If you are worried of overheating then read overheating of Haswell CPU's


----------



## Cilus (Jul 4, 2013)

abhidev said:


> It has heating problems right??  I don't know why but I am bit hesitant and now more confused



A CPU does have higher power consumption does not mean it has heating issues. The idle power consumption of Piledriver Processors are almost identical to Sandy Bridge Processors and the temperature will be like 26 to 29 degree C with the stock cooler.
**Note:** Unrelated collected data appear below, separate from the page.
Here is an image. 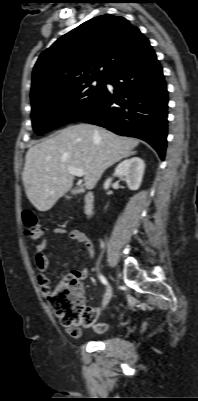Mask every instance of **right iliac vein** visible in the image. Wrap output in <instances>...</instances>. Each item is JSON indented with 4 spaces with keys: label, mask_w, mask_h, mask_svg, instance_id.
<instances>
[{
    "label": "right iliac vein",
    "mask_w": 198,
    "mask_h": 401,
    "mask_svg": "<svg viewBox=\"0 0 198 401\" xmlns=\"http://www.w3.org/2000/svg\"><path fill=\"white\" fill-rule=\"evenodd\" d=\"M112 294H113V290H112V287L109 285V286L107 287L106 293H105V300H106L107 303H108V301L111 299Z\"/></svg>",
    "instance_id": "63e3f726"
}]
</instances>
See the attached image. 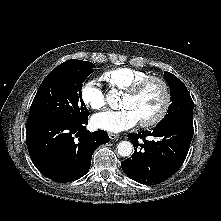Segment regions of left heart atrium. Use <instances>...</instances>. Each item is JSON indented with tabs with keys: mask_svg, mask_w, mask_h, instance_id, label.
Instances as JSON below:
<instances>
[{
	"mask_svg": "<svg viewBox=\"0 0 221 221\" xmlns=\"http://www.w3.org/2000/svg\"><path fill=\"white\" fill-rule=\"evenodd\" d=\"M135 112L129 108L119 111H106L93 116L92 123L96 128L108 132H121L139 123Z\"/></svg>",
	"mask_w": 221,
	"mask_h": 221,
	"instance_id": "left-heart-atrium-1",
	"label": "left heart atrium"
}]
</instances>
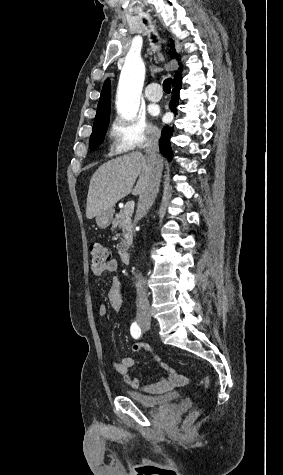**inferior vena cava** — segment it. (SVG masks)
<instances>
[{
  "mask_svg": "<svg viewBox=\"0 0 283 475\" xmlns=\"http://www.w3.org/2000/svg\"><path fill=\"white\" fill-rule=\"evenodd\" d=\"M159 134H154L152 140H150L145 152L146 160L148 162V168H146V174H148V184L145 186L144 194H140L137 214L143 216L149 208H151L160 186V178L162 176L163 160L159 156ZM146 281L142 273H138L136 287H137V301L136 307L138 313H148L150 311V303L147 297L145 289Z\"/></svg>",
  "mask_w": 283,
  "mask_h": 475,
  "instance_id": "obj_1",
  "label": "inferior vena cava"
}]
</instances>
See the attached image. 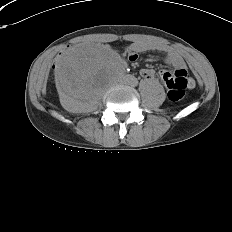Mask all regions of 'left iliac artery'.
<instances>
[{
  "label": "left iliac artery",
  "mask_w": 232,
  "mask_h": 232,
  "mask_svg": "<svg viewBox=\"0 0 232 232\" xmlns=\"http://www.w3.org/2000/svg\"><path fill=\"white\" fill-rule=\"evenodd\" d=\"M137 83H138V81H136V80H132V82H131V84H132L133 86H136Z\"/></svg>",
  "instance_id": "obj_1"
}]
</instances>
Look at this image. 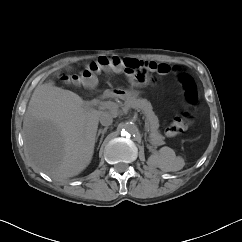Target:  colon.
<instances>
[{"label": "colon", "instance_id": "1", "mask_svg": "<svg viewBox=\"0 0 242 242\" xmlns=\"http://www.w3.org/2000/svg\"><path fill=\"white\" fill-rule=\"evenodd\" d=\"M101 70L124 72L135 85H144L152 81L156 75H167L175 71L179 82L183 86L186 101L189 104H194L197 101V88L192 78L179 72L177 68L164 63L144 62L118 56H102L91 61L79 74L64 76V79L69 82L90 85L94 81V75ZM190 118L191 113L189 111L184 112L181 117L175 118L167 127V134L175 135L184 131Z\"/></svg>", "mask_w": 242, "mask_h": 242}]
</instances>
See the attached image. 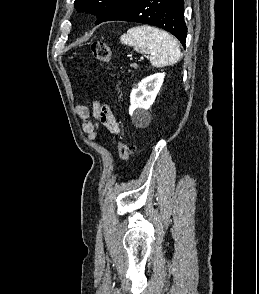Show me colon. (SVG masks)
Returning a JSON list of instances; mask_svg holds the SVG:
<instances>
[{
    "label": "colon",
    "instance_id": "obj_1",
    "mask_svg": "<svg viewBox=\"0 0 259 294\" xmlns=\"http://www.w3.org/2000/svg\"><path fill=\"white\" fill-rule=\"evenodd\" d=\"M91 50L97 61L108 64L112 59V51L109 45L103 41H94L91 44ZM119 156L123 162H128L134 151V147L125 140H120L118 144Z\"/></svg>",
    "mask_w": 259,
    "mask_h": 294
}]
</instances>
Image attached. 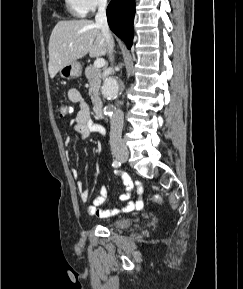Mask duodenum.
<instances>
[{
  "mask_svg": "<svg viewBox=\"0 0 243 289\" xmlns=\"http://www.w3.org/2000/svg\"><path fill=\"white\" fill-rule=\"evenodd\" d=\"M93 109L97 117L103 118L105 116L104 106L100 100H95Z\"/></svg>",
  "mask_w": 243,
  "mask_h": 289,
  "instance_id": "410a0bca",
  "label": "duodenum"
}]
</instances>
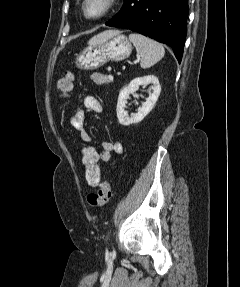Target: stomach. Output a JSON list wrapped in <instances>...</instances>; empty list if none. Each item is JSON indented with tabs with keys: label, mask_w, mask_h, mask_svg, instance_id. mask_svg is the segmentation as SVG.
Here are the masks:
<instances>
[{
	"label": "stomach",
	"mask_w": 240,
	"mask_h": 287,
	"mask_svg": "<svg viewBox=\"0 0 240 287\" xmlns=\"http://www.w3.org/2000/svg\"><path fill=\"white\" fill-rule=\"evenodd\" d=\"M132 45L118 30H110L98 40L90 41L77 56L76 65L80 69H97L109 61H122L130 56Z\"/></svg>",
	"instance_id": "stomach-1"
}]
</instances>
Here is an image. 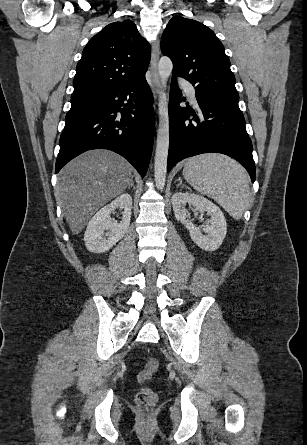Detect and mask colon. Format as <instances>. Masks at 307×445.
Here are the masks:
<instances>
[{
  "label": "colon",
  "instance_id": "obj_1",
  "mask_svg": "<svg viewBox=\"0 0 307 445\" xmlns=\"http://www.w3.org/2000/svg\"><path fill=\"white\" fill-rule=\"evenodd\" d=\"M157 368L158 362L155 359L148 360L143 369L137 375L138 382L142 384L151 379ZM136 402L139 407L143 409H150L157 402V394L153 389L143 387L136 395Z\"/></svg>",
  "mask_w": 307,
  "mask_h": 445
}]
</instances>
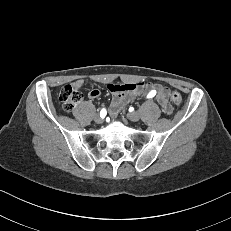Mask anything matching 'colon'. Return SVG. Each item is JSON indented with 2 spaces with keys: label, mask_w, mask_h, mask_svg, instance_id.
Wrapping results in <instances>:
<instances>
[{
  "label": "colon",
  "mask_w": 231,
  "mask_h": 231,
  "mask_svg": "<svg viewBox=\"0 0 231 231\" xmlns=\"http://www.w3.org/2000/svg\"><path fill=\"white\" fill-rule=\"evenodd\" d=\"M58 97L63 109L70 111L82 100L83 95L75 86L66 85L60 89ZM170 99L176 106H180L182 103V96L177 91L170 93Z\"/></svg>",
  "instance_id": "5ec220e1"
}]
</instances>
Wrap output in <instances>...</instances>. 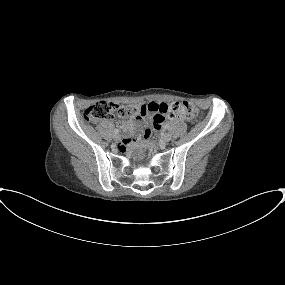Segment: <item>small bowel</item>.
Instances as JSON below:
<instances>
[{"mask_svg":"<svg viewBox=\"0 0 285 285\" xmlns=\"http://www.w3.org/2000/svg\"><path fill=\"white\" fill-rule=\"evenodd\" d=\"M141 105H145L147 108V113H150V119H151V123L153 128L159 129L161 128V126L163 125L164 121H163V110L164 108H166L168 106V104L166 103H157L154 101H150L147 102L145 104H141ZM162 119L161 121L159 119ZM187 119V117H179L178 120H184ZM146 123L145 117L143 116H139L136 117L134 119H131L130 121L127 122H123L121 124V128L124 129L125 131L128 132V135L125 137L124 141L126 144H132L135 140V133L134 130L140 126H142L143 124Z\"/></svg>","mask_w":285,"mask_h":285,"instance_id":"1","label":"small bowel"}]
</instances>
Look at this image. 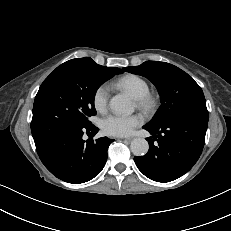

With highest load, say all 8 cores at 100%, at stock speed, the temperature will be like 60 to 62 degree Celsius.


----------



## Chaitanya (Jul 4, 2013)

Yeah heat generation is independent of rate of flow of heat.


----------



## truegenius (Jul 5, 2013)

abhidev said:


> It has heating problems right??  I don't know why but I am bit hesitant and now more confused


don't wory about heating, in amd rig suggested by chaitanya he already included a best vfm aftermarket cooler which will keep it cool



Chaitanya said:


> FX 8350 @ 12k
> ASUS m5a97 r2.0 evo @ 7k
> RipjawsX(8GB CL9) @ 4k
> Seasonic S12II 620W @ 5.5k
> ...


----------



## abhidev (Jul 5, 2013)

truegenius said:


> i didnt tried the ripjawsx
> but since its cheaper and same specs so it sounds better vfm
> 
> i found that gskill sniper overclocks very good
> ...



hey thanks for the detailed info  ...well also read on the internet that some had problems fitting the ripjaws near the cooler and some said they managed to fit it as they are not too tall...is that so??



Cilus said:


> A CPU does have higher power consumption does not mean it has heating issues. The idle power consumption of Piledriver Processors are almost identical to Sandy Bridge Processors and the temperature will be like 26 to 29 degree C with the stock cooler. With highest load, say all 8 cores at 100%, at stock speed, the temperature will be like 60 to 62 degree Celsius.



check this out



Chaitanya said:


> But don't you think FX 8350 would be much better idea ??



just saw this and this...


----------



## harshilsharma63 (Jul 5, 2013)

abhidev said:


> just saw this and this...



Performance using all cores: FX 8350 won.
Single core performance: i5 4670k won, but name any three software which require considerable processing power and are still single-threaded.
Overclocking: FX 8350 won (though you'll nit need to overclock it really, just for the fun of it 
Value: i5 4670k won., but that's on the basis of foreign prices, not Indian prices.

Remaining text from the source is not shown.